TEXT UNDER STUDY:
At the equivalent point in the old play, the pious monarch has his single spurt of rage: 'Peace, bastard Impe, no issue of King Leir' (312). Shakespeare's king does not use the word here (though later he abuses Goneril as 'degenerate bastard' (I. iv. 254), but he storms against Cordelia with more terrible violence:
Let it be so: thy truth then be thy dow'r!
For by the sacred radiance of the sun,
The mysteries of Hecat and the night;
By all the operation of the orbs,
From whom we do exist and cease to be;
Here I disclaim all my paternal care,
Propinquity and property of blood,
And as a stranger to my heart and me
Hold thee from this for ever.
(I. i. 108)
He strips his fatherhood of love and social obligation, reducing it to the one ineradicable tie of birth, which he would renounce if he could. He curses Cordelia as if he thought of her as a 'bastard'. He reduces his mental world to the mental world of Edmund, of whose illegitimacy the audience have already heard, by Shakespeare's interweaving of the two plots. The next scene opens with Edmund's invocation to Nature, the 'goddess' to whose 'law / My services are bound' (obligated, confined and directed). This is the first time that Nature is deified in the play, but Lear has already 'bound' himself, without knowing it, to the same 'law'.

SUPPLIED INFORMATION:
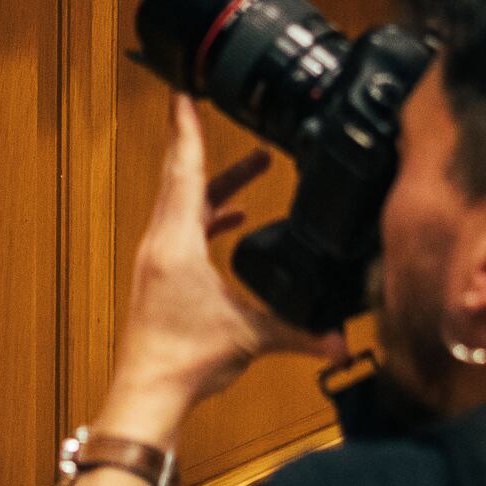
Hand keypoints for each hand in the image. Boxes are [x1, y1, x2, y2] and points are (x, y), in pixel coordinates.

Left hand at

TASKS FOR THIS EXERCISE:
a - In the text on King Lear, what does the scene after Lear's curse open with?
b - Rewrite the paragraph of the text on King Lear that begins "He strips his fatherhood" in shorter form, keeping its main facts.
c - Please output the part of the text on King Lear starting at "At the equivalent" and ending at "this for ever.".

RESULTS FOR EACH TASK:
a - It opens with Edmund's invocation to Nature.

b - Lear strips his fatherhood of love and social obligation, leaving only the tie of birth, which he would renounce if he could. He curses Cordelia as if she were a "bastard," reducing his mental world to that of Edmund, whose illegitimacy the audience already knows through Shakespeare's interweaving of the two plots. The next scene opens with Edmund invoking Nature as the "goddess" to whose "law" his services are "bound." This is the play's first deification of Nature, but Lear has already unknowingly "bound" himself to the same "law."

c -
At the equivalent point in the old play, the pious monarch has his single spurt of rage: 'Peace, bastard Impe, no issue of King Leir' (312). Shakespeare's king does not use the word here (though later he abuses Goneril as 'degenerate bastard' (I. iv. 254), but he storms against Cordelia with more terrible violence:
Let it be so: thy truth then be thy dow'r!
For by the sacred radiance of the sun,
The mysteries of Hecat and the night;
By all the operation of the orbs,
From whom we do exist and cease to be;
Here I disclaim all my paternal care,
Propinquity and property of blood,
And as a stranger to my heart and me
Hold thee from this for ever.